▶ Page text
Exxon Makes $104 Million In Profit Per Day So Far In 2012, While Americans Are Stuck With A Higher Gas Bill

Last year, ExxonMobil, one of the world’s most profitable companies, earned $1,300 in profits per second. As consumers paid record-high springtime gas prices, Exxon posted first quarter profits of $9.45 billion.

This is down slightly from the first quarter of 2011, when Exxon posted $10.65 billion in profits. Exxon benefited from the high price of oil, but analysts expected slightly lower profits due in part to the cheap price of natural gas, which the company is heavily invested in.

A by-the-numbers look shows how Exxon’s executives and Big Oil’s allies are rewarded generously for the company’s billions, while Americans are stuck with rising gas bills:

$9.45 billion profits, or almost $104 million per day in the first three months of the year.

13 percent: The tax rate Exxon paid last year, lower than the average American family.

60 percent of its first quarter earnings, or $5.7 billion, on buying back stock. Became world’s largest dividend payer by increasing dividends 21 percent.

▶ Entries supplied

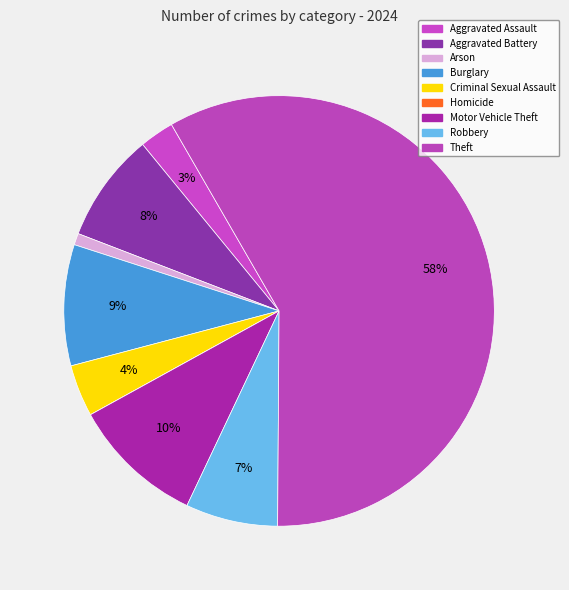

To the nearest percent, what portion does Arson represent?

1%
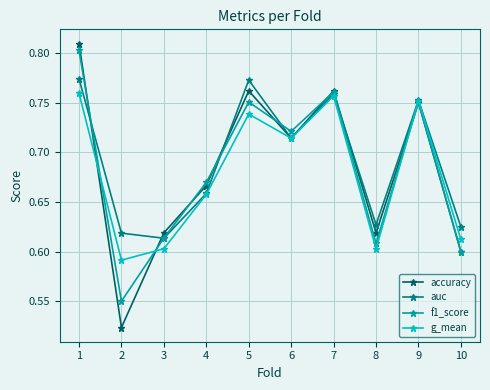

How many g_mean values are between 0 and 1?

10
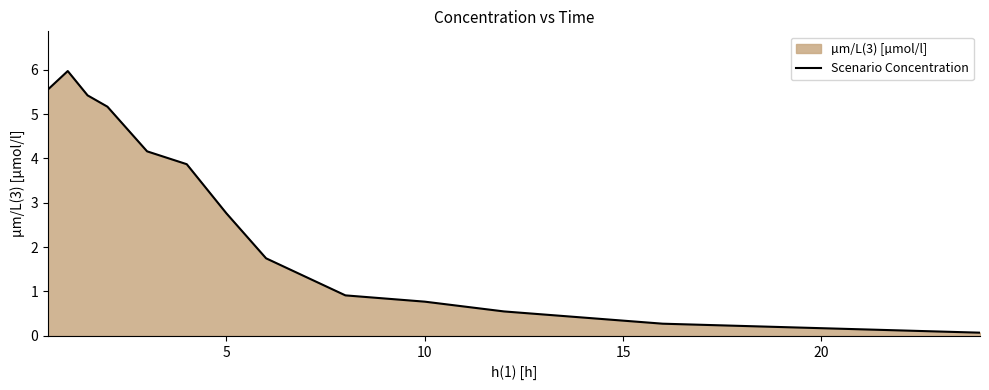

What is the difference between the maximum and second lowest values?

5.7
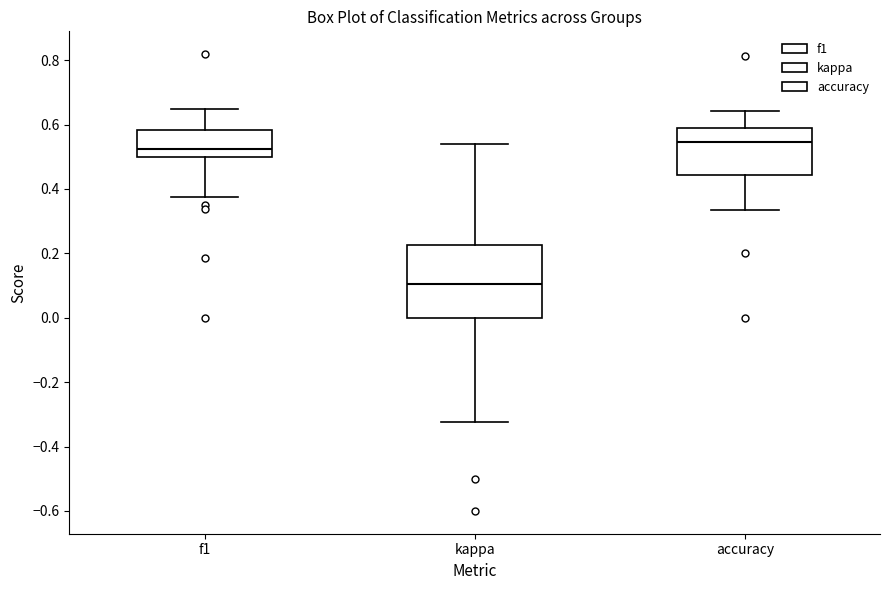

Reading left to right, read every box against the y-axis: the position of its median line, the range the box covers, and the ends of its whiskers. The values are not printed on the chart, so give them approximately, as read against the axis.

f1: median 0.52, box 0.50 to 0.58, whiskers 0.38 to 0.64
kappa: median 0.10, box 0.00 to 0.22, whiskers -0.32 to 0.54
accuracy: median 0.54, box 0.44 to 0.60, whiskers 0.34 to 0.64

▶ Required action 1
Copy the Exxon profits text word for word, from "A by-the-numbers look" up to and including "of the year.".
▶ Required action 2
Continue the text on Exxon's first-quarter profits from the point where it stops.
None of the rows are needed here.

▶ Response 1
A by-the-numbers look shows how Exxon’s executives and Big Oil’s allies are rewarded generously for the company’s billions, while Americans are stuck with rising gas bills:

$9.45 billion profits, or almost $104 million per day in the first three months of the year.

▶ Response 2
$1,091,000: Political contributions sent to federal politicians for the 2012 election cycle, making it the largest oil and gas spender.

91% of these contributions went to Republicans.

More than $52,000,000: Lobbying for the first three years of the Obama presidency, 50 percent more than in the Bush Administration.

$34.9 million: Exxon CEO Rex Tillerson’s salary for 2011, a 20 percent raise.

$52,300: Political contributions from Exxon CEO Rex Tillerson in the 2012 cycle, alone.

No. 2: Fortune 500 list of richest companies and for highest-paid CEO.

Exxon not only used 60 percent of its Q1 profits to buy back its stocks, enriching executives and largest shareholders, but it funnels money through political groups like American Legislative Exchange Council (ALEC) and American Petroleum Institute, to influence legislation in its favor.